Work required:
I need the number of lines in the data that include "Bússolo"; reply with that number alone.

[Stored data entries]
== Segment start ==

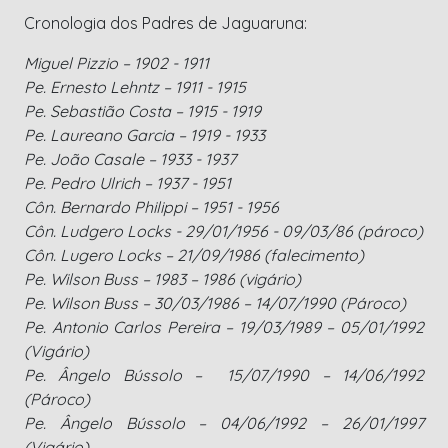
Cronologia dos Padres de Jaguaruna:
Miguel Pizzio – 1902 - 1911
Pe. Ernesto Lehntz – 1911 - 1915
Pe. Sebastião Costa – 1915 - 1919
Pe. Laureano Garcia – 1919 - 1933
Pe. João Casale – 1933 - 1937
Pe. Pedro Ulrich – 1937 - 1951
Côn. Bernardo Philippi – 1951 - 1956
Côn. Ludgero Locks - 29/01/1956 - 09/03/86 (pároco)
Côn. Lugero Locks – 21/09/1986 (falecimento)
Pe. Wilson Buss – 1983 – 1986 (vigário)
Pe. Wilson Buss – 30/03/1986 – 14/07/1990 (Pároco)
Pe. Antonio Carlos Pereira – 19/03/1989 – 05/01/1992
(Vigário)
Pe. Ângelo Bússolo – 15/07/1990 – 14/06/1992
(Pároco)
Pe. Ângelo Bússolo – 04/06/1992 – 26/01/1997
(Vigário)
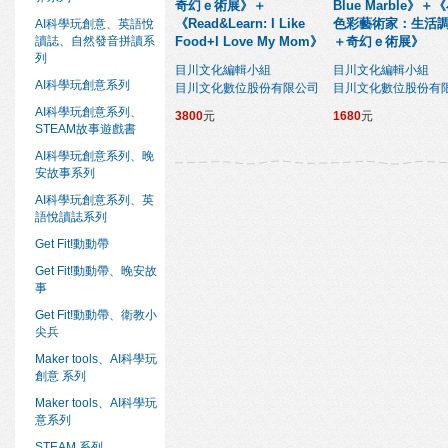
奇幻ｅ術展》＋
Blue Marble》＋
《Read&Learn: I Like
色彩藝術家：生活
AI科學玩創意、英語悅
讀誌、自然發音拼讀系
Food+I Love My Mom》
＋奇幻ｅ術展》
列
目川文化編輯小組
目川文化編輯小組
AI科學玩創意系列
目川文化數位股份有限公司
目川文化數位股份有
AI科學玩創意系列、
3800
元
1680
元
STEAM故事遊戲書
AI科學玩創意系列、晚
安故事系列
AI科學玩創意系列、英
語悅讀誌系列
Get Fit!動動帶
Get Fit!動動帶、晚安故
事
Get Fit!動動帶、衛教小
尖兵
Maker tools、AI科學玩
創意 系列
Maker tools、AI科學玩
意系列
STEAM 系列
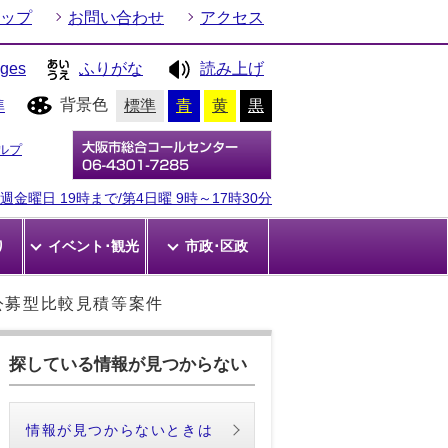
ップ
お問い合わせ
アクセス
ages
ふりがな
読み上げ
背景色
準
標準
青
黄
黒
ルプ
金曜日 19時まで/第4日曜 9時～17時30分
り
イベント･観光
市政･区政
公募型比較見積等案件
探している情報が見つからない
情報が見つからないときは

== Segment end ==

Output below:
2